Effective stroke prevention for atrial fibrillation patients requires anticoagulation either with a vitamin K antagonist, such as warfarin, or one of the new oral anticoagulants. Efficacy of warfarin requires maintenance of a narrow therapeutic target, which is often poorly controlled in practice due in part to a lack of understanding about treatment.
The team developed an intensive-educational intervention for AF patients. The intervention consists of a one-off group session and a DVD featuring patient interview clips discussing concerns about AF and oral anticoagulants. Compared to usual care the intervention led to significant improvements in patients’ understanding of the necessity of warfarin and reduced their perception of treatment harm.

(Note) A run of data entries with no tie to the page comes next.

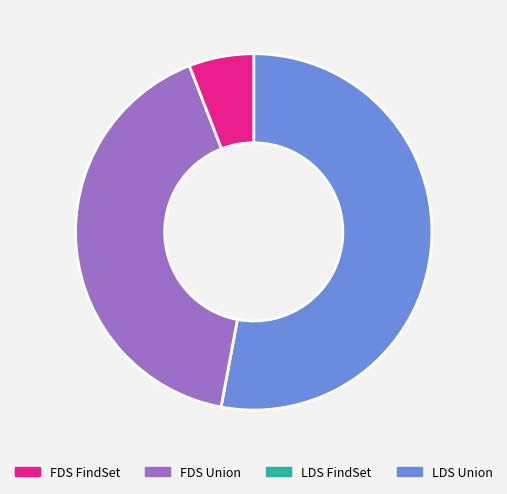

Is there a majority slice in this chart?

Yes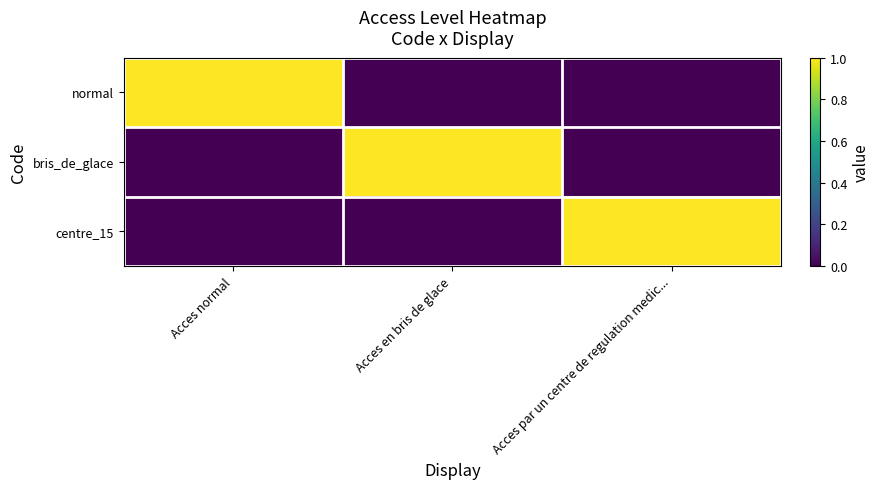

What is the total value across all series at Acces par un centre de regulation medic...?

1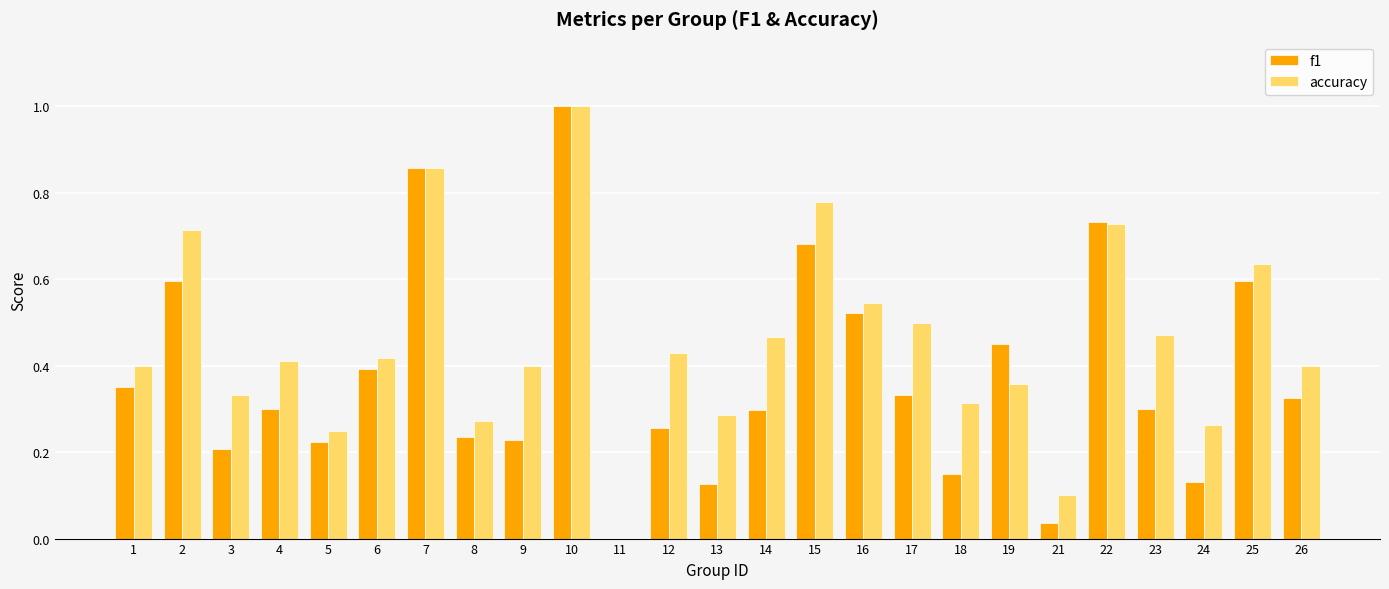

At which label does accuracy reach its peak?

10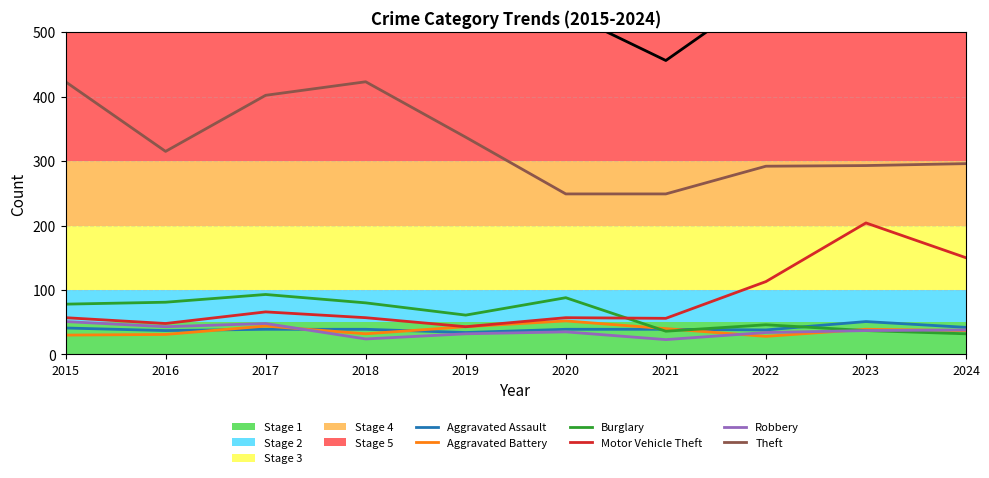

What is the difference between the second highest and minimum values?

237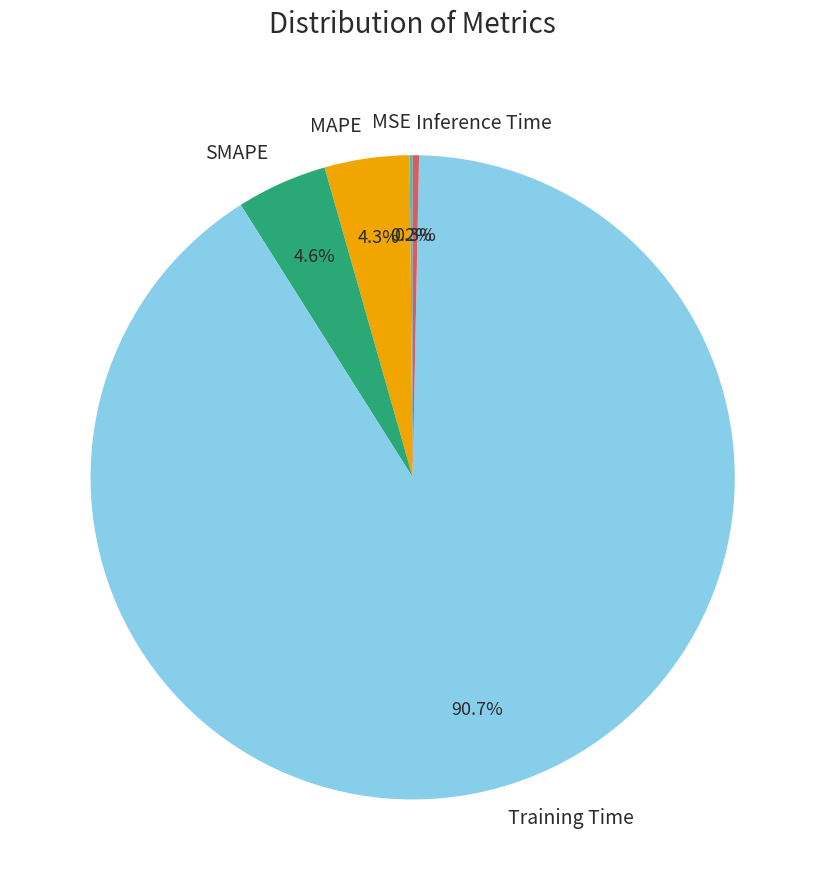

To the nearest percent, what is the average slice percentage?

20%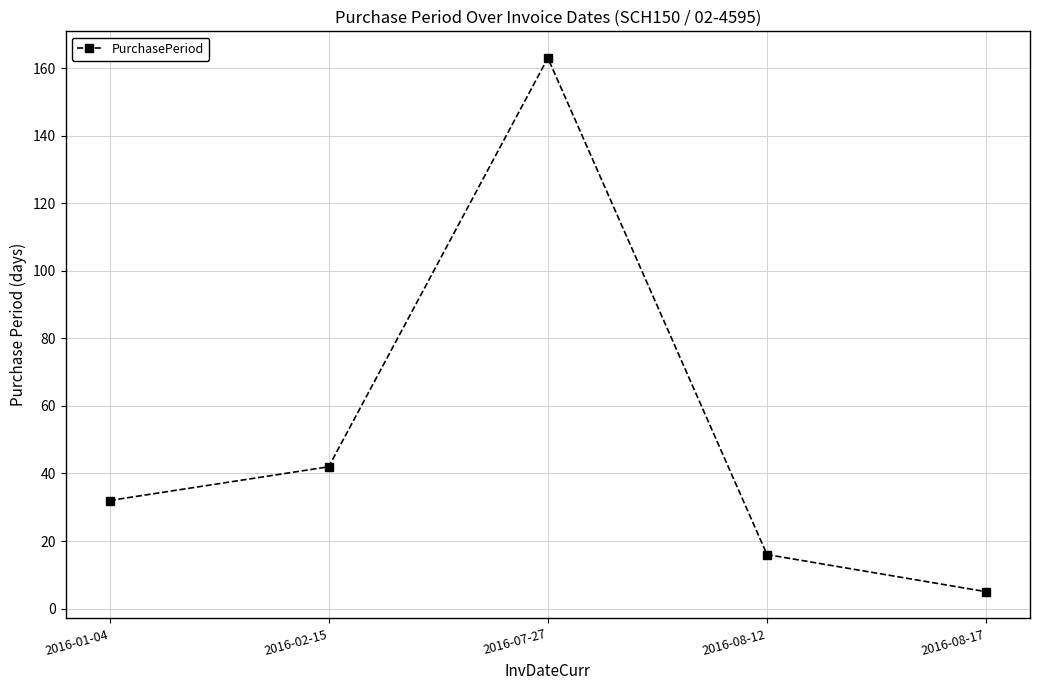

The value at 2016-08-17 is 5. True or false?

True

Atrial fibrillation (AF) is the leading cause of stroke. Evidence supports the use of oral anticoagulation for stroke prevention. In the UK, until 2012, this meant Warfarin, which requires patients to maintain a narrow therapeutic range (TTR), ideally for more than 70 per cent of the time. However, they often fail to maintain adequate time within TTR, reducing treatment efficacy. Research suggests that improving patients’ knowledge of AF and warfarin may help improve TTR.

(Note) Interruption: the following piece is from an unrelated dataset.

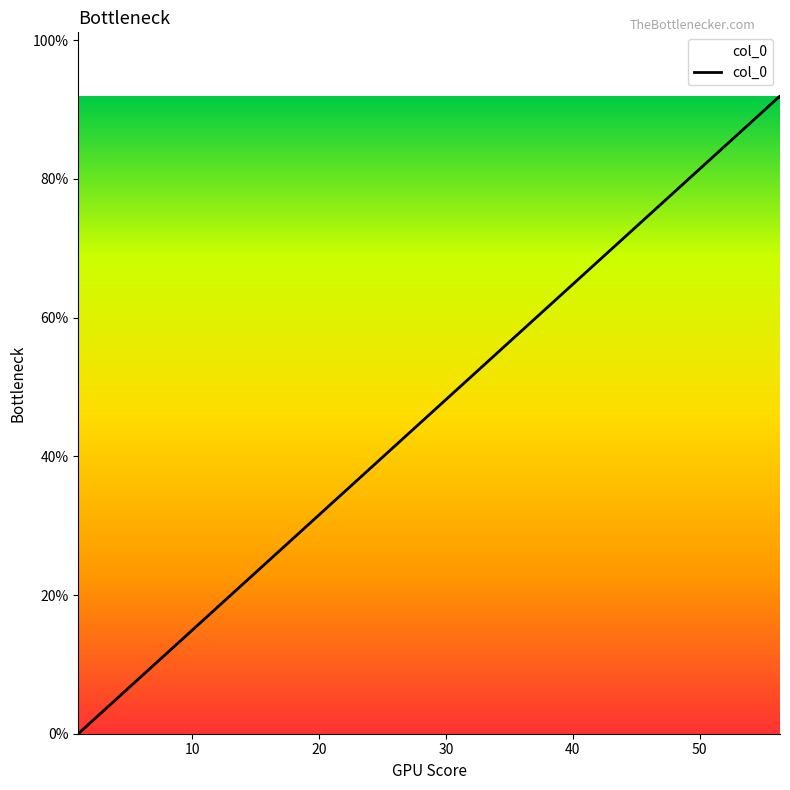

How many distinct data groups are displayed?

1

Patients’ lack of knowledge presents a barrier to uptake and adherence. Their inaccurate perceptions may lead to non-adherence to medication. The team therefore wanted to develop an intervention which would improve warfarin control and patient knowledge about AF and OAC, aiding long-term adherence in AF patients.

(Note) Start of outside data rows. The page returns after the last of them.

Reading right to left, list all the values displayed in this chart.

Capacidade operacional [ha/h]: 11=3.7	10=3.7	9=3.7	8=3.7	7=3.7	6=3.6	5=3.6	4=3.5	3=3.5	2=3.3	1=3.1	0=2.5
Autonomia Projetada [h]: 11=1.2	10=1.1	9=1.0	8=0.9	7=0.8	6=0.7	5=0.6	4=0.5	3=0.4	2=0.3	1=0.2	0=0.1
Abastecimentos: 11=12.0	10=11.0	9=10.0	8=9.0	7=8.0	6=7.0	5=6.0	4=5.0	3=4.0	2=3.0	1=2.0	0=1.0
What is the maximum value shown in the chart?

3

The TREAT study had two main objectives. Firstly, it aimed to develop a behavioural-educational intervention, in collaboration with patients, healthcare professionals, and patient organisations, for AF patients who were initiating warfarin for stroke prevention. Secondly, it hoped that the behavioural-educational intervention is effective in improving patients’ anticoagulation control (time in therapeutic range, or TTR) compared with usual care.